That’s it. I disconnected the USB cable, moved the camera to another room, set it up so it was pointing at the front door and plugged it in to the wall again. Then I used the included IP utility on my main PC to see which IP address the Netgear router had assigned. When I surfed to that address, the camera immediately began streaming video to the browser window. You have to go into the configuration utility to set the date and time and select to have it displayed below the image.
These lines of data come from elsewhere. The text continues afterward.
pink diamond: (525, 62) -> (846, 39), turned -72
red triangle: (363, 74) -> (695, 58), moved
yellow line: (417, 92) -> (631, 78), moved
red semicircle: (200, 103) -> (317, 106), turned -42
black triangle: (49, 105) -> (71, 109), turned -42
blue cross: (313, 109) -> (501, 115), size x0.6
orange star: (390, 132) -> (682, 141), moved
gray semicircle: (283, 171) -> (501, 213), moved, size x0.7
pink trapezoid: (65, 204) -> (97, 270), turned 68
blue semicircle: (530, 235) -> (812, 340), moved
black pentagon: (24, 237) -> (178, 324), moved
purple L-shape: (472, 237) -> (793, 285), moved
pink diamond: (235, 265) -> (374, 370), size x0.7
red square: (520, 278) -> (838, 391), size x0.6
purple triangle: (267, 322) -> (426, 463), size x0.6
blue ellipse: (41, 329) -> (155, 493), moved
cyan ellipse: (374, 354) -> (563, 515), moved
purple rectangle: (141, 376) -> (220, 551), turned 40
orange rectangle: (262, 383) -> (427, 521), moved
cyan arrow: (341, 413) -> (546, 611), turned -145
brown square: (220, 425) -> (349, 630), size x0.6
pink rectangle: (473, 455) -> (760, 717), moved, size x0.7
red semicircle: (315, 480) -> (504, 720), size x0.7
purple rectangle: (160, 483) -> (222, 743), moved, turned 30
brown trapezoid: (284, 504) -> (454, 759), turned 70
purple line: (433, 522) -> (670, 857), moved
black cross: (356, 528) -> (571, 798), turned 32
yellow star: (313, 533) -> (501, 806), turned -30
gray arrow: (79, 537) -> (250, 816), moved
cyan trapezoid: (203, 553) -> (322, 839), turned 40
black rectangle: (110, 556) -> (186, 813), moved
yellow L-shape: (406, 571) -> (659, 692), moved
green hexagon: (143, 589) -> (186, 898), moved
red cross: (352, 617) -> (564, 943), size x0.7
Later I used the Netgear configuration utility to reserve an IP address for the camera. For reasons still not clear, the router consistently issued the camera a different IP address anyway, which caused some confusion. I don’t know whether this is a router or camera issue, partly because I haven’t been able to connect with Axis’s technical support. There is no telephone tech support, only e-mail —not a good thing —and 18 hours after sending a message, there was no response other than an automated one. [Axis notes that a toll-free number is available to the public, its in the manual, but reviewers are given a direct e-mail to one of the Axis technical people. The company says it got back to Gerry in one and a half business days after he sent e-mail, which was after this story was filed.- Editor.]
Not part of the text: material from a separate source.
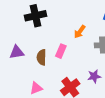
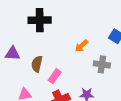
pink rectangle: (61, 51) -> (55, 76), moved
The camera on its own certainly has some utility. You could have it trained on valuable assets, entrances and exits or unsupervised work areas and have the live video feed displayed in a browser window on a standard Windows workstation. The AXIS Camera Explorer software lets you display feeds from multiple cameras in different sizes.

This is an 802.11b device. Axis only sent us one to test. I wonder how many cameras —and relatively high-bitrate video feeds —an 11-Mbps Wi-Fi network with one access point could support.

Axis also has software that lets you record video or still frames from the camera. It automatically detects motion in the feed, records frames only when motion is detected and sends alerts by e-mail when motion is detected. Now you don’t actually have to have your eye on the live video stream to know what’s going on. AXIS Camera Recorder ups the stakes significantly, however. It sells for about $775.

You can download a free time-limited demo version of the software from the Axis Web site. The interface is not very slick and there appears to be no integrated Help function.

This is a product aimed both at the low-end of the market where all you need is one camera that you use for viewing live video streams, but it also works for companies that need multiple camera positions and more complex surveillance and monitoring applications. Axis works with a roster of software developer partners that develop specialized and customized applications for different vertical markets and horizontal functions.

Our take: the cool factor is very high, but at $300 you need a real application to justify owning one of these.